Work and pensions secretary Dr Therese Coffey has shown “active contempt for disability rights” by refusing to sign up to her own flagship disability employment scheme, information released by the government has confirmed.
Disability News Service (DNS) has been trying since March to confirm that Coffey is continuing to snub the Disability Confident scheme, despite encouraging employers across the country to sign up to it.
Now a freedom of information (FoI) response from the Department for Work and Pensions (DWP) has confirmed that Coffey is refusing to join Disability Confident.
DNS asked the department in the FoI request whether Coffey (pictured) and 11 other current and former ministers were members of the scheme.
In its FoI response on Friday (3 July), DWP said it did not need to provide the information because it was easily available online.
It pointed to its own website, and a list of Disability Confident members, which had been updated the same day.
That list showed that all four of the MPs who serve as ministers alongside Coffey – Justin Tomlinson, Mims Davies, Will Quince and Guy Opperman – have signed up, although Quince had only done so since DNS first raised concerns in March about current and former ministers turning their back on the scheme.
But Coffey, who has been work and pensions secretary since last September and has been an MP since 2010, is not on the list, even though – like all MPs – she employs staff to assist with her parliamentary duties.
A DWP spokesperson this week refused to comment when asked why Dr Coffey had not signed up to Disability Confident, and whether it showed that she did not value the scheme, and that she did not view the employment of disabled people as important.
Coffey had not commented by noon today (Thursday), although a member of her staff confirmed earlier this year that he and his colleagues were employed by her.
He said: “Disability Confident is DWP’s flagship policy when it comes to closing the disability employment gap, but that itself is a policy which has been conspicuously sliding in importance for DWP ministers over the past several years as they have failed to make any realistic progress.
“Coffey may have told PoliticsHome that Disability Confident encourages employers to ‘take action’, but it has apparently failed to encourage her.
“And let’s remember, the actions Disability Confident encourages employers to take are in many ways less than the provisions they are legally obliged to make under the Equality Act.
“If Coffey herself can’t be bothered to take that action, even knowing of press interest, then what does that say about the priority given to disability rights within her office? And within DWP as a whole?
“It’s difficult not to construe it as an active contempt for disability rights flowing down from the top.”
Sir Iain Duncan Smith, who launched the scheme when he was work and pensions secretary in 2013, is also among those refusing to join Disability Confident.
He had failed to comment by noon today (Thursday).

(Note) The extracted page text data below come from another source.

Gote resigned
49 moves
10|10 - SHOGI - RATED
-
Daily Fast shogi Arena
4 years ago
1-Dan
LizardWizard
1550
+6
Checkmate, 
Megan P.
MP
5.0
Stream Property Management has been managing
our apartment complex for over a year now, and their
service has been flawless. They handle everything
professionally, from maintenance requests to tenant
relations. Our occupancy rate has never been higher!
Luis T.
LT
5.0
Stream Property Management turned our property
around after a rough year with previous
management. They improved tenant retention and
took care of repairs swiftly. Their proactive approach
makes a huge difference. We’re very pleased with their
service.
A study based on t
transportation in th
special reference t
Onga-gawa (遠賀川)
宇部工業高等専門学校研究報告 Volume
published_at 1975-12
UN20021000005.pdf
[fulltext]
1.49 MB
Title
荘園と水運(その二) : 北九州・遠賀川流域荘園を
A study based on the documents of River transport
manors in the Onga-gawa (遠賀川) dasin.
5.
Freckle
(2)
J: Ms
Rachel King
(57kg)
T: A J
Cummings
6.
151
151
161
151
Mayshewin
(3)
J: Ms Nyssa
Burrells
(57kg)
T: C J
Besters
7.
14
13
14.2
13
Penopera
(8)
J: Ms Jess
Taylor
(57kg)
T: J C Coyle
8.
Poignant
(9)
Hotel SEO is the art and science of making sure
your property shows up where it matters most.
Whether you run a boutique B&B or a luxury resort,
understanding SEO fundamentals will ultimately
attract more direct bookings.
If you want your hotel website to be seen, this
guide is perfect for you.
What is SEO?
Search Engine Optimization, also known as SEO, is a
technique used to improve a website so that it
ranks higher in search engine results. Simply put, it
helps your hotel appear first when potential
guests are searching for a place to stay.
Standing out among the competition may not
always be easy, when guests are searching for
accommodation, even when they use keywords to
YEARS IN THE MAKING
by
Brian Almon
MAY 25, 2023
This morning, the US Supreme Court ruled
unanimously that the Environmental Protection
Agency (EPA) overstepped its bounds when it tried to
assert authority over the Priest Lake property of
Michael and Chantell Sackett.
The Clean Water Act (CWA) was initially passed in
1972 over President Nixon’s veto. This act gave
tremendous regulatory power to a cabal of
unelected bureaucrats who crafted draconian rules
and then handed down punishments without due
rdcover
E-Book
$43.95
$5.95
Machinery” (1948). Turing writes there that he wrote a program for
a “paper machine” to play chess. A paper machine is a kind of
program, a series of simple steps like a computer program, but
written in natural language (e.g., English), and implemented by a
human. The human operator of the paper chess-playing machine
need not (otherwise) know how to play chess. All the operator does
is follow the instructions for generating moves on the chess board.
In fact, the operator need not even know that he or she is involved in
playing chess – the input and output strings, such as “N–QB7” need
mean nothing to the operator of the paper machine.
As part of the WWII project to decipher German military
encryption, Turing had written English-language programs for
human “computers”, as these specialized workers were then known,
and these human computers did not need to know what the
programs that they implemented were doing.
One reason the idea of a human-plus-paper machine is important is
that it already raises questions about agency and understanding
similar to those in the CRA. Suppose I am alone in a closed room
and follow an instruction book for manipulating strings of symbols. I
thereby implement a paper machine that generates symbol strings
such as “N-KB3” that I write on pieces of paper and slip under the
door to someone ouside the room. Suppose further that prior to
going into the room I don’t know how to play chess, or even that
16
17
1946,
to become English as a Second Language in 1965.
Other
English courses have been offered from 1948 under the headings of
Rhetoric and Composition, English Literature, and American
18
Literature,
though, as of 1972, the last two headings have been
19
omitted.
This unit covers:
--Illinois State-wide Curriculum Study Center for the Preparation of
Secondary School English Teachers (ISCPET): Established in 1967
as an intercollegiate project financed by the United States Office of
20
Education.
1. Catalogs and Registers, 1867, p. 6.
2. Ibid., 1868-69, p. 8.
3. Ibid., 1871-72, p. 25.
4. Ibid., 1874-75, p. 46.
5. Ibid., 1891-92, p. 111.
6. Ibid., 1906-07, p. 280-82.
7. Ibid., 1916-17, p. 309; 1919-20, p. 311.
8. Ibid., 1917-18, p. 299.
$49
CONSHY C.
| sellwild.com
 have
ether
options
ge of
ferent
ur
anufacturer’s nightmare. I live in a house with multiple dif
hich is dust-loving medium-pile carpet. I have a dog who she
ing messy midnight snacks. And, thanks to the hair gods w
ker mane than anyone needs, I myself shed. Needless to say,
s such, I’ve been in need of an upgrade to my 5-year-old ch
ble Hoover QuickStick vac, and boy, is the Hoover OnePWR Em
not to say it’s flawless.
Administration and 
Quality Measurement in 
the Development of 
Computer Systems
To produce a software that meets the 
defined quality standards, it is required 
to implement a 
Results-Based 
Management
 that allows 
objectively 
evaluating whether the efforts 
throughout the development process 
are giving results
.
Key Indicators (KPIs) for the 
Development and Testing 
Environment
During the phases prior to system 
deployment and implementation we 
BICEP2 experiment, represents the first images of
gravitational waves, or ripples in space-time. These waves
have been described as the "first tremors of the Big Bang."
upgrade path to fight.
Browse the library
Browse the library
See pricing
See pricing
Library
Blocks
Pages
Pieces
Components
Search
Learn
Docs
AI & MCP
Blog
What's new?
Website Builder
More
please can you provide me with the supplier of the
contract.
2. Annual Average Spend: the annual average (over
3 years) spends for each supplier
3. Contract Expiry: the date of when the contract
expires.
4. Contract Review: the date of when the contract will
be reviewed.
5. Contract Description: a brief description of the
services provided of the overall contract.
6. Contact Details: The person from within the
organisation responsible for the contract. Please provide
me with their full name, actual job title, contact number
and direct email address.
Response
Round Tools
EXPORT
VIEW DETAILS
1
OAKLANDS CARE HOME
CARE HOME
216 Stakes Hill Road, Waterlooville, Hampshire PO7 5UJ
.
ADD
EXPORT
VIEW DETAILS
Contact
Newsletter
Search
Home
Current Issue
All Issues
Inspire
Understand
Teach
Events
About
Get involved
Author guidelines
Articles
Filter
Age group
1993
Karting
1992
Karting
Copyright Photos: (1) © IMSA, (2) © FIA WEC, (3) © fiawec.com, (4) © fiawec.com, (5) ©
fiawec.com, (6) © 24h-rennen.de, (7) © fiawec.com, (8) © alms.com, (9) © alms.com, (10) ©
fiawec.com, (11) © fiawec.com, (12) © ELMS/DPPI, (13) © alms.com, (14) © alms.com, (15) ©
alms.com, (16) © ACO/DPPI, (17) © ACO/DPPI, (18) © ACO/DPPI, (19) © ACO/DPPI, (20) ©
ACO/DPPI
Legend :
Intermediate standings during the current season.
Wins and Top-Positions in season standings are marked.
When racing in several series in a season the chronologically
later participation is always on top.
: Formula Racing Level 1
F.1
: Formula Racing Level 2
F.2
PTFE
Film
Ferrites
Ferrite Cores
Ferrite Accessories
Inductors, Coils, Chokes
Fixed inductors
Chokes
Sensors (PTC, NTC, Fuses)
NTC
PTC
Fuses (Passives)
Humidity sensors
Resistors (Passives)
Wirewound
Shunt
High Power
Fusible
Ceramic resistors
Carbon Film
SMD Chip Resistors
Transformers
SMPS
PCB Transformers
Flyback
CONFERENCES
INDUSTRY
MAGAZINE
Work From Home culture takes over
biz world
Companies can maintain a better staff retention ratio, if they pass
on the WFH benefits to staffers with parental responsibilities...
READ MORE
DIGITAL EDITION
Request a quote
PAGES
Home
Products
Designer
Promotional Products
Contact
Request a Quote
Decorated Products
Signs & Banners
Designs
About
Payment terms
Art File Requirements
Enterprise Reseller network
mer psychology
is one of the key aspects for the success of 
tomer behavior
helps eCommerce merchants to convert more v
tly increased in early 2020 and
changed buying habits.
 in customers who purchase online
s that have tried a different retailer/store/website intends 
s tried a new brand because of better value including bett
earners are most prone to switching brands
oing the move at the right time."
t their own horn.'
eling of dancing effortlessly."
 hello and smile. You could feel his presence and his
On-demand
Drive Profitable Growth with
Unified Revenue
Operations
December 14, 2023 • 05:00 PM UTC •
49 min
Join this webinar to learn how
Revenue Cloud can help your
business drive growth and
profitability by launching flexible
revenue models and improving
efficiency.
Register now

Gillon said: “It’s IDS, we know he never considered us anything more than a convenient prop to hang the ‘scrounger’ tag on in the Tory press to justify slashing disability benefits – even the disability benefits that actually made money for the government [like Access to Work].
“Meeting his moral obligations was never a priority.”
Former minister for disabled people Esther McVey, who claims to have created the scheme herself, has finally joined the scheme, months after DNS revealed that she had also neglected to sign up.
Last November, Coffey wrote in PoliticsHome of how the scheme “encourages employers to think differently about disability and to take action to improve how they attract, recruit, retain and develop disabled employees”.
Disability Confident has been heavily-criticised since its introduction in 2013.
Figures secured last year by DNS through a freedom of information request showed that the 13,600 employers that had signed up to the scheme by 13 September 2019 had pledged to provide just 8,763 paid jobs for disabled people between them, an average of just 0.64 jobs per employer.
Members of the scheme include many large employers such as local authorities, government departments, manufacturers, national charities, banks and retailers, including the big four supermarkets, more than 100 NHS trusts, and high street banks.
Three years ago, DWP declared itself a gold-standard employer of disabled people under the scheme – securing the status of “Disability Confident Leader” – just days before being found guilty of “grave and systematic violations” of the UN disability convention.
In March, a BBC Panorama investigation revealed that DWP lost more disability discrimination cases at employment tribunal than any other employer in Britain in the three years after 2016.